### 页面摘录
────────────────

以上是重构的所有接口,其实就是换皮了.外加了一些解释. 后面添加了简单测试宏. 以后在项目中换成内部日志系统.

3.接口文件实现

接口实现文件内容多一点

sc_string.c

#include "sc_string.h"

#include <stdlib.h>
#include <stdarg.h>
#include <string.h>

#define _INT_FORMAT_TEMP    (1024)
// 这样做也是治标不治本,保存2k个字符串常量
#define _INT_INTERNING_POOL (2048)
// hash size must be 2 pow
#define _INT_HASH_START 8

/*
 * 字符串结点,可以认为是一个桶,链表
 * str  : 字符串具体变量
 * buf  : 临时栈上变量,主要为 str.str 用的
 * next : 下一个字符串结点
 */
struct string_node {
    struct cstring_data str;
    char buf[_INT_INTERNING];
    struct string_node* next;
};

/*
 * 认为是字符串池,主要保存运行时段字符串变量,存在上限,因系统而定
 */
struct string_pool {
    struct string_node node[_INT_INTERNING_POOL];
};

/*
 * 字符串对象的管理器
 * 
 * lock  : 加锁用的
 * size  : hash串的大小
 * hash  : 串变量
 * total : 当前string_interning 中保存的字符串运行时常量
 * pool  : 符号表存储的地方
 * index : 标识pool 堆上保存到哪了
 */
struct string_interning {
    int lock;
    
    int size;
    struct string_node** hash;
    int total;

    struct string_pool* pool;
    int index;
};

// 总的字符串管理对象实例化
static struct string_interning __sman = {
    0, _INT_HASH_START, NULL, 0, NULL, 0
};

// 这个 sc_string.c 用到的加锁解锁简化的 宏
#define LOCK() \
    ATOM_LOCK(__sman.lock)

────────────────

### 从某一集合中提取的数据
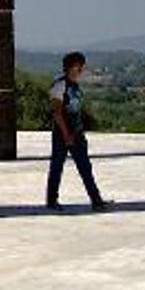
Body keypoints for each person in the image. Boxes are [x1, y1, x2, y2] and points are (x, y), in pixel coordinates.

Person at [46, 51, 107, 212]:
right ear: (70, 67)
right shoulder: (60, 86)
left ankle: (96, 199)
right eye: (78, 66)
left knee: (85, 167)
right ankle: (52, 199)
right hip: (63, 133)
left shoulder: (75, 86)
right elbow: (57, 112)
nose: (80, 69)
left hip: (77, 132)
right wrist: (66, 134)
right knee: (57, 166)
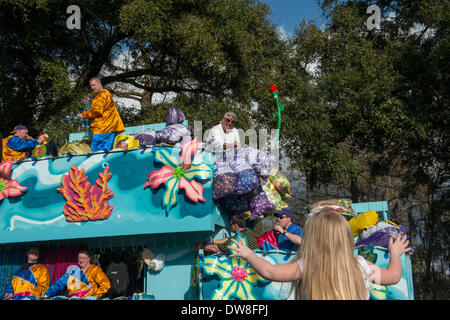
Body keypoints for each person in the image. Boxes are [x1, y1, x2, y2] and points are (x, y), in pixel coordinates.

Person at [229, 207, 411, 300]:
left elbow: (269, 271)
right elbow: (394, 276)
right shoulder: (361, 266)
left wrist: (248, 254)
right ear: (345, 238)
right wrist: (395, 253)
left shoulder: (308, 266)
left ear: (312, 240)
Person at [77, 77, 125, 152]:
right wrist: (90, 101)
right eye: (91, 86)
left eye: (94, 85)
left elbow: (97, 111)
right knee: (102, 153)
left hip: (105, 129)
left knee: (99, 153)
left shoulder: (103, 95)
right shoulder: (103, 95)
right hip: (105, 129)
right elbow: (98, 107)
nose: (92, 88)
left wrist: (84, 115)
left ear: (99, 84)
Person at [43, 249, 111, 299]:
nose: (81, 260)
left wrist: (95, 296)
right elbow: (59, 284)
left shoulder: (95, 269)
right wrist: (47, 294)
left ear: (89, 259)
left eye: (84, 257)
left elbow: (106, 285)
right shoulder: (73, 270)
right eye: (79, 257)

────────────────

### 任务列表
1) 根据 sc_string.c 摘录回答：
(a) _INT_INTERNING_POOL 被定义为多少？
(b) 按注释，结构体 string_interning 里的 lock 字段作什么用？
(c) 摘录开头说，以后在项目中会把测试宏换成什么？
2) 请返回 sc_string.c 摘录中的一段，从“struct string_pool* pool;”开始，到“ATOM_LOCK(__sman.lock)”结束，一字不改。
作答时只以页面摘录为依据。

### 各题答案
1)
(a) 2048
(b) 加锁用的
(c) 内部日志系统

2)
struct string_pool* pool;
    int index;
};

// 总的字符串管理对象实例化
static struct string_interning __sman = {
    0, _INT_HASH_START, NULL, 0, NULL, 0
};

// 这个 sc_string.c 用到的加锁解锁简化的 宏
#define LOCK() \
    ATOM_LOCK(__sman.lock)